If $f\left(x\right)=\left[x\right]\sin \left(\frac{\pi }{[x+1]}\right)$, where $[.]$ denotes the greatest integer function, then the point of discontinuity of $f$ in the domain are

• A. Z
• B. Z\{0}
• C. R\[-1,0)
• D. None of these

Answer 1

The correct option is B Z\{0}

$[x+1]=0$ if $0\le x+1<1$ i.e., $-1\le x<0$

Thus, domain of $f=\frac{R}{[-1,0)}$

We have, $\sin \left(\frac{\pi }{[x+1]}\right)$ continuous at all points of $\frac{R}{[-1,0)}$ and $\left[x\right]$ continuous on $\frac{R}{Z},$ where $Z$ denotes the set of integers.

Thus, the points where $f$ can possibly be discontinuous are $...,-3,-2,-1,0,1,2,...$

For $0\le x<1,\left[x\right]=0$ and $\sin \left(\frac{\pi }{[x+1]}\right)$ is defined.

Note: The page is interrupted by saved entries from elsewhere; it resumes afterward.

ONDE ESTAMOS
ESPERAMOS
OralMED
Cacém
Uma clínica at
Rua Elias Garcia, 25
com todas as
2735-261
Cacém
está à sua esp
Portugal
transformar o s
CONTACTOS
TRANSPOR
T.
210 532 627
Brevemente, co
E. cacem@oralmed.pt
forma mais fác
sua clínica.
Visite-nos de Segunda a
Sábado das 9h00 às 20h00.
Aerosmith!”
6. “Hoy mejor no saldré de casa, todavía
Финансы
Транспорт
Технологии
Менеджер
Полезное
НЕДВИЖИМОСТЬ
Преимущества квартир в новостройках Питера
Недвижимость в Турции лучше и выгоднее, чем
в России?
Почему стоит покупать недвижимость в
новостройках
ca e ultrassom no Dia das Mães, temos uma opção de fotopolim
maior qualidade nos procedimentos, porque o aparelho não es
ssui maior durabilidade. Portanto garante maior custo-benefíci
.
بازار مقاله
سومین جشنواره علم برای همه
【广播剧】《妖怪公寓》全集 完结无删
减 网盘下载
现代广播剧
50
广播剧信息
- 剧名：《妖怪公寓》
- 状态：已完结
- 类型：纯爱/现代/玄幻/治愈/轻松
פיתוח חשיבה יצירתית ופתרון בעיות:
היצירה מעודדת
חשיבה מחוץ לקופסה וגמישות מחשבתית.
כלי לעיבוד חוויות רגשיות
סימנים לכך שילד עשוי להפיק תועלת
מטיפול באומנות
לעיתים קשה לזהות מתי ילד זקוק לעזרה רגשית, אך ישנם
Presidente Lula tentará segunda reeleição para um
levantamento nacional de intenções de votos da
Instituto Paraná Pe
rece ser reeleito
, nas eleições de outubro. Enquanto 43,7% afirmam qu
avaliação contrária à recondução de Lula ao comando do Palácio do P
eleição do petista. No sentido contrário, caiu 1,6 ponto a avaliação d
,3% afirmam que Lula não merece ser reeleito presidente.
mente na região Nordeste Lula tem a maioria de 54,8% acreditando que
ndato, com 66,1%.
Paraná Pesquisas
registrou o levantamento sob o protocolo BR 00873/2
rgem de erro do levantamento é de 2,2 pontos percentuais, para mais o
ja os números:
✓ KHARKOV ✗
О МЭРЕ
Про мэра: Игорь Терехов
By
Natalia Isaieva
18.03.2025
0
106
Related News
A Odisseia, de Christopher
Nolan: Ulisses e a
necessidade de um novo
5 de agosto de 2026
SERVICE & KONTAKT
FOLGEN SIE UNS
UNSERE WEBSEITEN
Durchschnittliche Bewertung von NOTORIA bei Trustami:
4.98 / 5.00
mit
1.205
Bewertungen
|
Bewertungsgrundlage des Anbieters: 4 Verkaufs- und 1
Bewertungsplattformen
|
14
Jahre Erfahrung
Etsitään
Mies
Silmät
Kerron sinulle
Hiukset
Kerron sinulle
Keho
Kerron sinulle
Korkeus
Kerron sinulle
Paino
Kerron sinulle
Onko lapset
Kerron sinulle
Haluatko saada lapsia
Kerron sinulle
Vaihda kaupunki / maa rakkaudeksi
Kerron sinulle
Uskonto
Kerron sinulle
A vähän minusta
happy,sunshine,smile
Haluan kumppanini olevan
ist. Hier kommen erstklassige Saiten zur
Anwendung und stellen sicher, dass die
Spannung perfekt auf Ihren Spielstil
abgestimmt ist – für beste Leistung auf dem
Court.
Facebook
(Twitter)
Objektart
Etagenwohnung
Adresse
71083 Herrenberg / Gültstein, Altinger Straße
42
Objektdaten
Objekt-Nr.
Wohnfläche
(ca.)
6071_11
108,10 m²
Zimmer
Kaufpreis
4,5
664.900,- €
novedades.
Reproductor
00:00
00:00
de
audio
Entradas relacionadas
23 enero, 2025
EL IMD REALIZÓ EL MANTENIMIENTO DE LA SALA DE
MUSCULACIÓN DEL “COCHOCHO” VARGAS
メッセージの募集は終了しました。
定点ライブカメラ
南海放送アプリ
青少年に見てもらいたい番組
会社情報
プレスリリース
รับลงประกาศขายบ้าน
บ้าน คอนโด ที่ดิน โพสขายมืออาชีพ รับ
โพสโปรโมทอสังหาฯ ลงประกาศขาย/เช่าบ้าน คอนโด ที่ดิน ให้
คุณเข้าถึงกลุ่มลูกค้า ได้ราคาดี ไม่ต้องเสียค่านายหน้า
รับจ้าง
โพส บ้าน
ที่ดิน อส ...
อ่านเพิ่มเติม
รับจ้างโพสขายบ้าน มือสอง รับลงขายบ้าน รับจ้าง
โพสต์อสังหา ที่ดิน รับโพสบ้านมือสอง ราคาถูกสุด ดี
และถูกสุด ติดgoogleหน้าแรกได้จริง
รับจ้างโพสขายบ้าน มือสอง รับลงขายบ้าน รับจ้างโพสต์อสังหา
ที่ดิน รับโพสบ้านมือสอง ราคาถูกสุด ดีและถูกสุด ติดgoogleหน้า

$\therefore f\left(x\right)=0$ for $0\le x<1$

Also, $f$ is not defined on $[-1,0),$ so the continuity of $f$at $0$ means continuity of $f$ from right at $0.$

Since $f$ is continuous from right at $0,$ so $f$ is continuous at $0.$

Hence, the set of points of discontinuity of $f$ is $\frac{Z}{\left\{0\right\}}.$